Monday, 4 February 2013

Caching UUID's?

This is a short test inspired by my day work. The question is: is it worth caching objects in memory that could be just parsed? Examples for such objects are Integers, UUID's and some other objects. Well, as you know the first some Integers are actually cached by the runtime, so if you call Integer.parseInt, you may already get cached instances. That makes sense with Integer. With UUID the situation is a bit different, since there are no "first X" UUID's. So let's say that if you use some guid's frequently. The question is: can you get any advantage out of caching UUID objects rather than parsing from string?

Test method

All data series are measured with a 10 different datasets. The datasets differ from each other in the number of repeating UUID's: The first one does not have any, the last one has 90 percent repeating UUID's.

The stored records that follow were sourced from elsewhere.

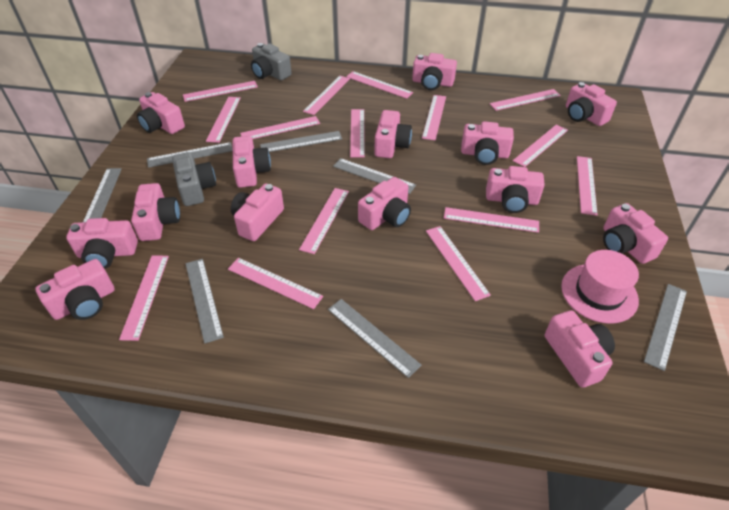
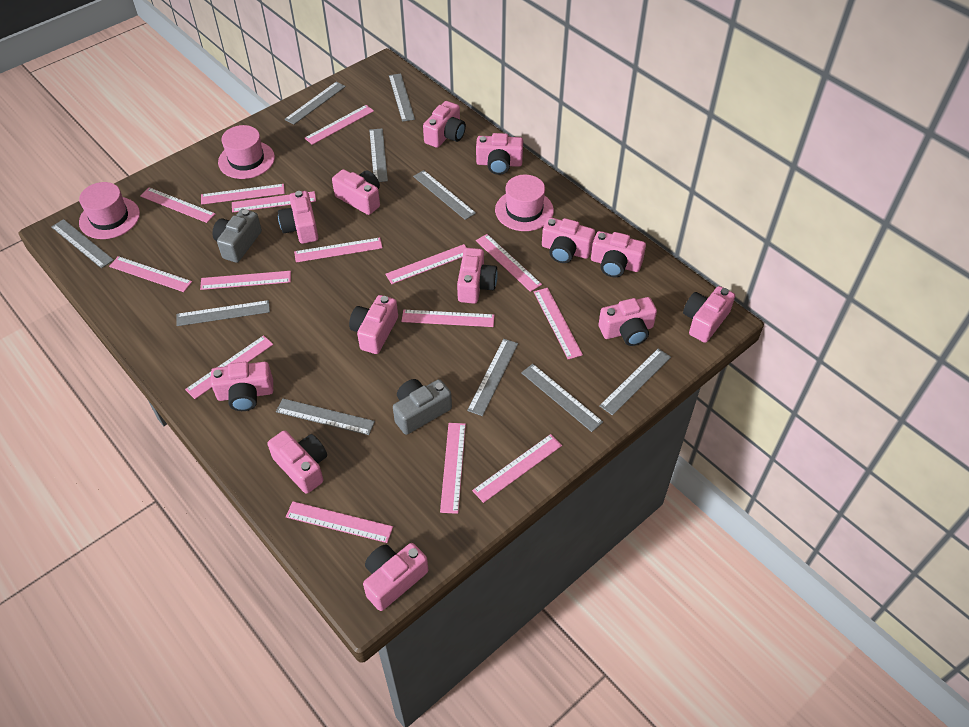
grey ruler: 7 -> 10
pink camera: 14 -> 13
pink hat: 1 -> 3

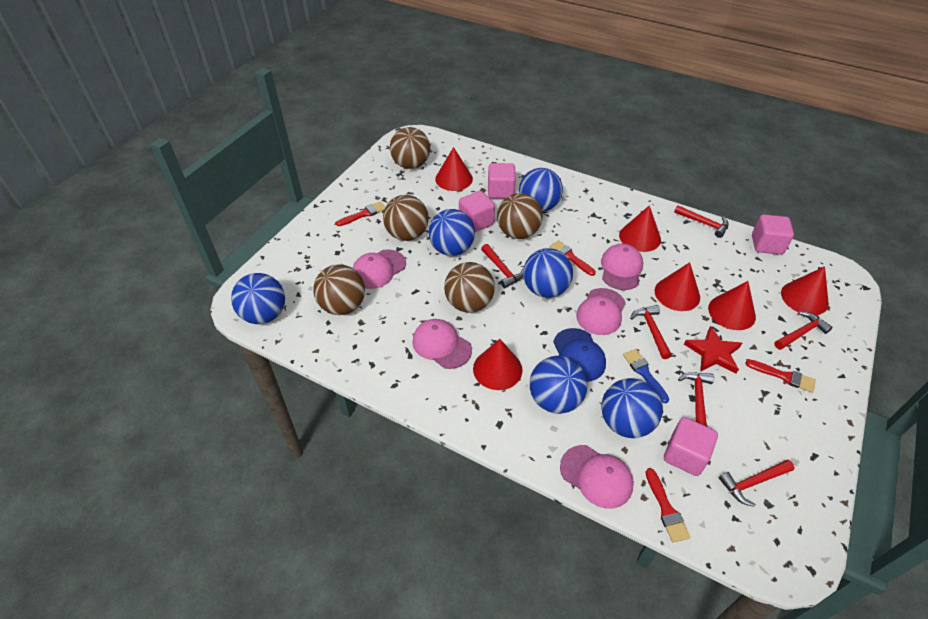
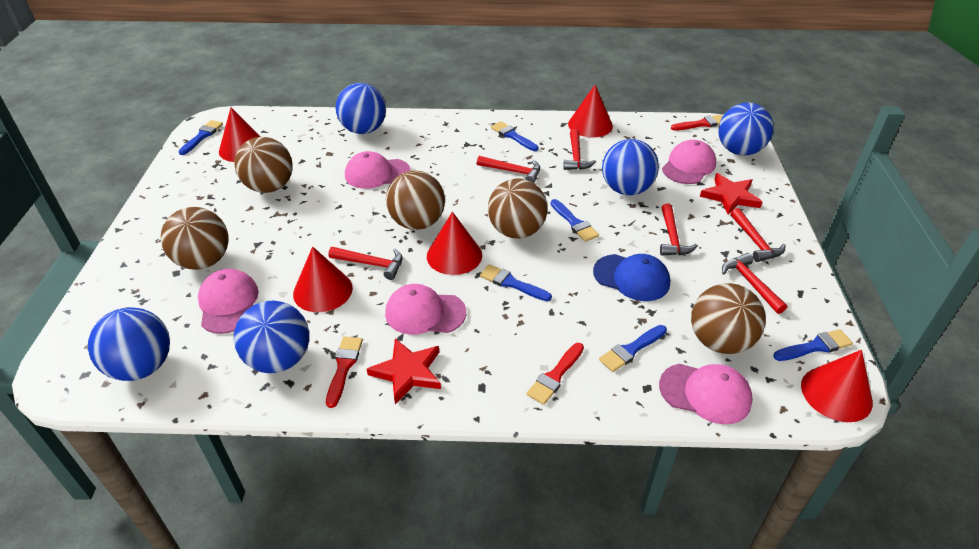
blue ball: 6 -> 5
blue brush: 1 -> 6
pink cube: 4 -> 0
red brush: 4 -> 3
red cone: 6 -> 5
red star: 1 -> 2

So most importantly, let's measure just plain parsing (no cache) just to compare to something. Then, let's measure caching with a HashMap. I have to add that a HashMap is not a cache and whenever I see a HashMap used as cache, I have terrible nightmares about OOM exceptions coming like zombies from everywhere.
Third, let's measure the performace of a real cache, I chose ehcache. You can choose your own pet cache technology (to be honest I use infinispan, but now for simplicity I just wanted a good old ehcache)

Results

Ok, let's see what we got.
  • As expected, no cache performs more or less the same everytime.
  • HashMap "caching" adds a little speed over 50 percent repeating input. It is a little compensatin for the OOM's you will get, or for the code you will write to avoid it :)
  • Ehcache implementation has some difficulties keeping up, it only beats the "no cache" solution when the percentage of repeating uuid's is over 90%, even then, the gain is little.

So my conclusion is: I would probably not want to cache the objects that are this easy to create. I would definetly try to optimize once the database interactions are optimal, the app scales well to multiple processors and even multiple nodes, and so on... but this looks like a small and painful victory.